While it is possible to completely tear off the membrane keyboard to perform the repair, I think it would be worthwhile to try first with the membrane in place. The glue holding the membrane to the case top is rather strong, and I can imagine the membrane shearing from too strong forces (and it's hard to keep the corners of the membrane from bending to dog-ears while removing it).
So, after removing the circuit board, and placing it gently aside (while taking care not to snap the wires coming off the keyboard, and likewise paying attention to the springs in the tactile keys), you should be able to see the connector plates of the two membrane cables (one coming from the barcode reader and another from the keyboard). I frankly didn't pay attention to the condition of the barcode reader connector, but the keyboard connector was faulty: the edges of the connector plates that face the end of the membrane cable were blackened by oxidization (fig.3, left side). This reaction had been strong enough to completely disconnect the connector plates from the cable.

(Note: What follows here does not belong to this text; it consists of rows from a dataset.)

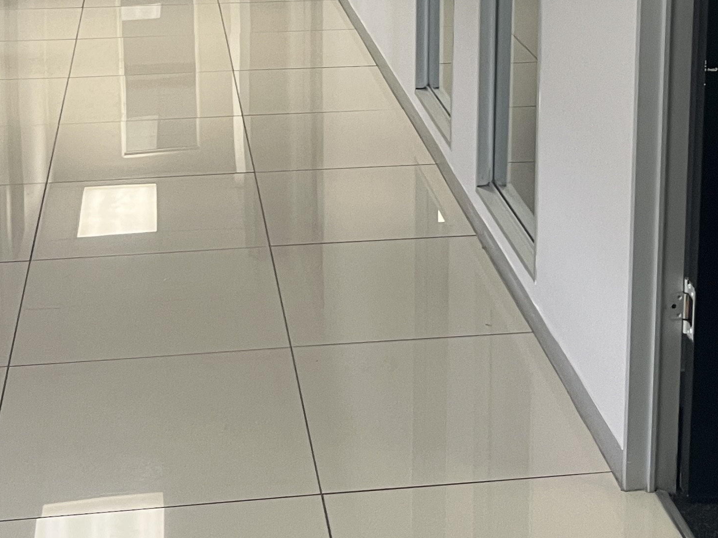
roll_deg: -0.5
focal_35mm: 72
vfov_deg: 19.5
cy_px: -73
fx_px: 1493
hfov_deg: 27.0
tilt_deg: -8.7
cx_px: 360
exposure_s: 1/50
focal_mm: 5.1
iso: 100
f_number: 1.6
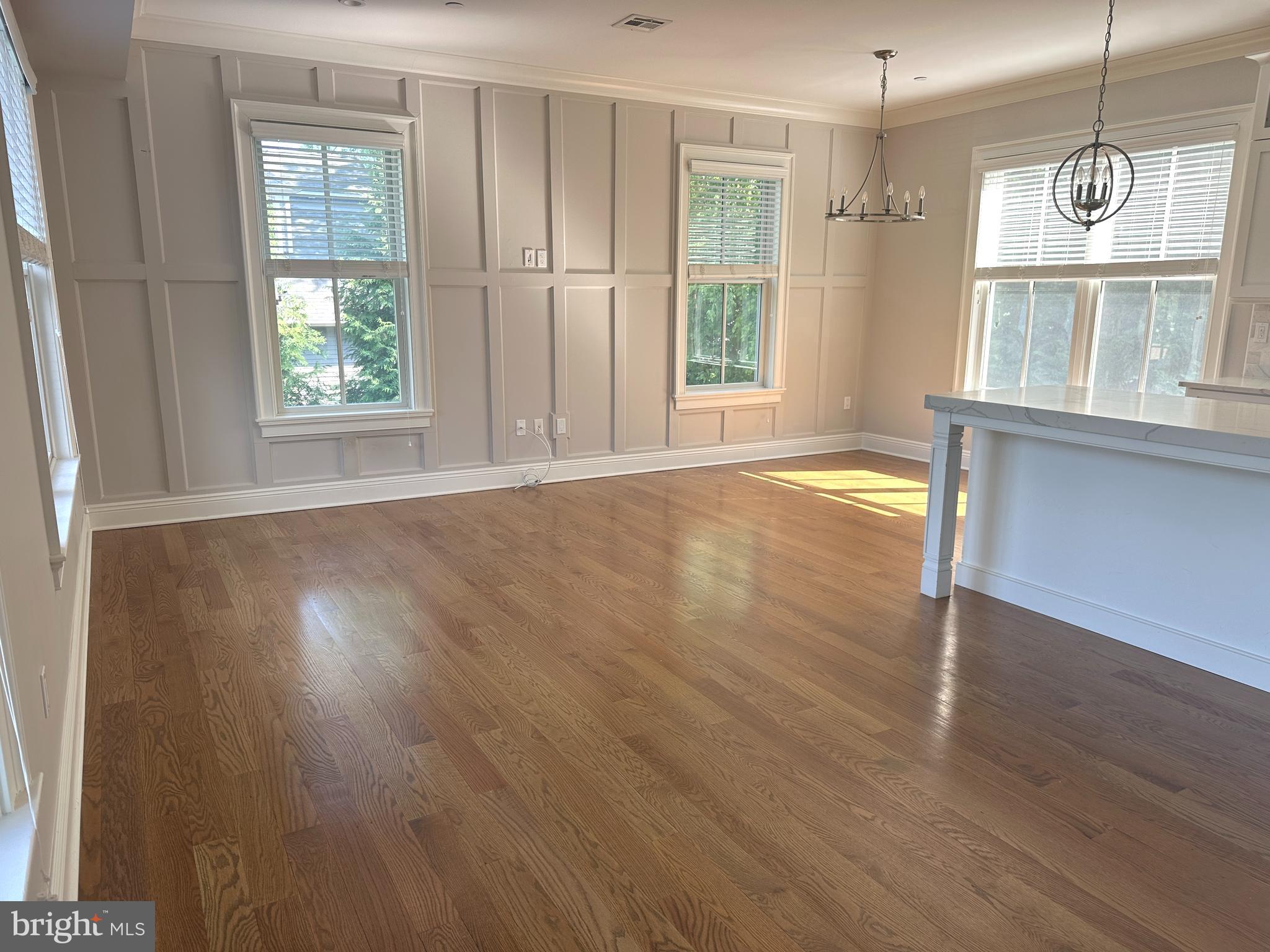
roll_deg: -0.5
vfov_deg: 56.8
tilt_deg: -12.1
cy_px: 476
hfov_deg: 71.6
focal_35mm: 24
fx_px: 881
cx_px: 635
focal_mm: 6.86
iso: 64
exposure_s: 1/121
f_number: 1.78
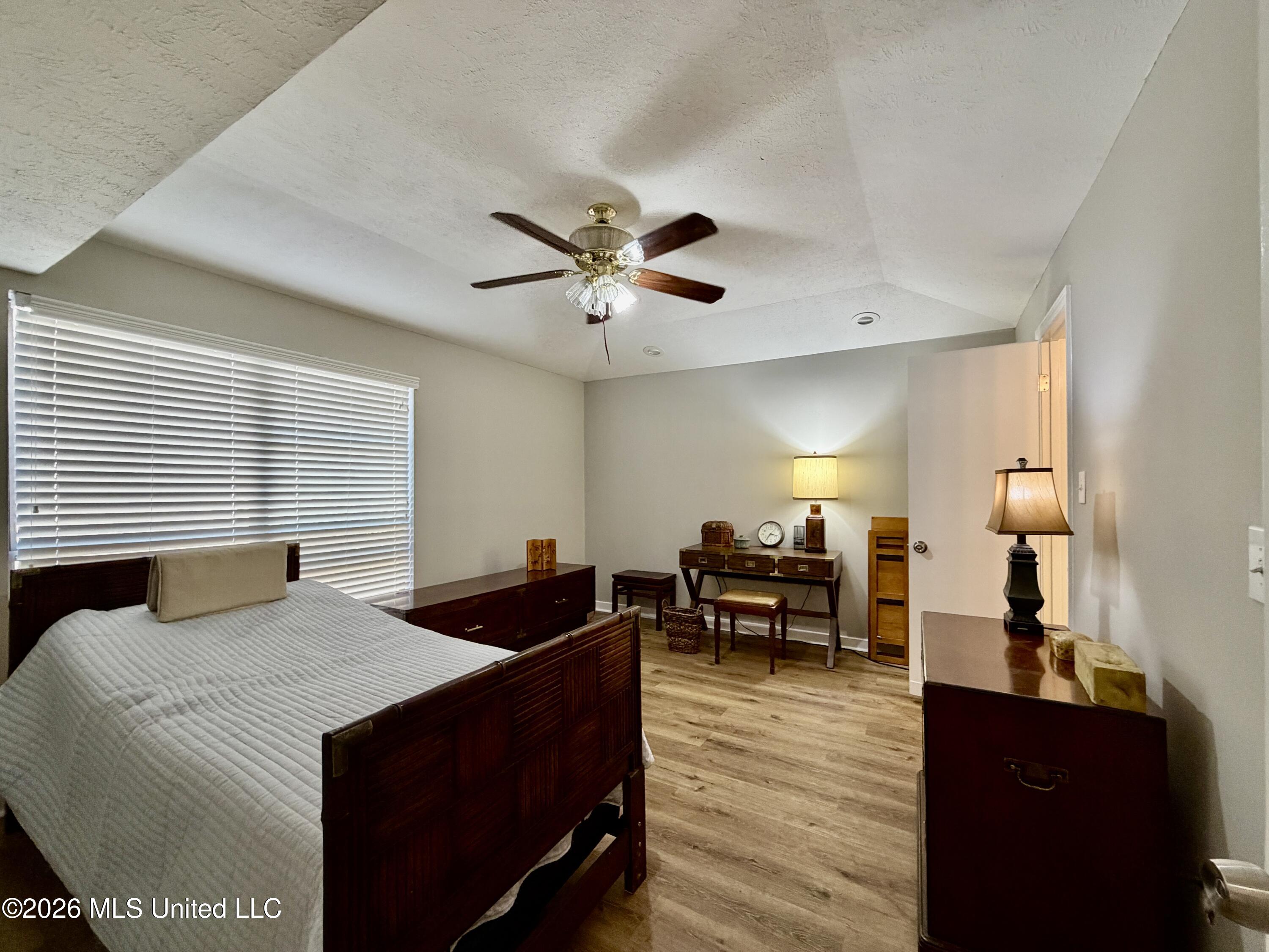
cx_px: 634
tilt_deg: -0.2
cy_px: 476
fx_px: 513
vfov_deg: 85.7
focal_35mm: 14
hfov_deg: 102.1
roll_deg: +0.4
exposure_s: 1/120
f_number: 2.2
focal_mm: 2.22
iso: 320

To correct the problem, I took a piece of "800" sand paper and started to very carefully remove the oxidized part of the connector plates. Very light touch was the key here, as it was rather easy to also completely sand off the connector plates (fig.3, right side). It is also necessary to sand off the top laquer layer from the membrane cable, revealing the metallic connectors from within. After these preparations I made a painting mask from narrow strips of regular office tape. I then proceeded to recreate the missing connections (and connector plates) by painting with "liquid silver" (a conducting "paint" made of varnish and silver flakes), using a matchstick as my paintbrush (fig.4).
Initially I judged the quality of connections just by the shininess of the newly applied paint layer (fig.5), but a resistance measurement showed that this was not enough -- and shining a light through the cable showed many places where the light shone through the "painted" areas (fig.6).
The low silver content appeared to be caused (partly, at least) by separation of silver from the varnish. This means that the varnsh bottle needs to be shaken at rather short intervals, in order to keep the silver from separating to the bottom of the bottle.
Final measurements after repainting (fig.7) show resistances varying from a couple of ohms to approx thirty ohms, which all seem to be good enough. Evidently the currents used are low enough that these resistances do not have any significant effect.
End results: a working PC-Dash, and happiness from a completed device repair.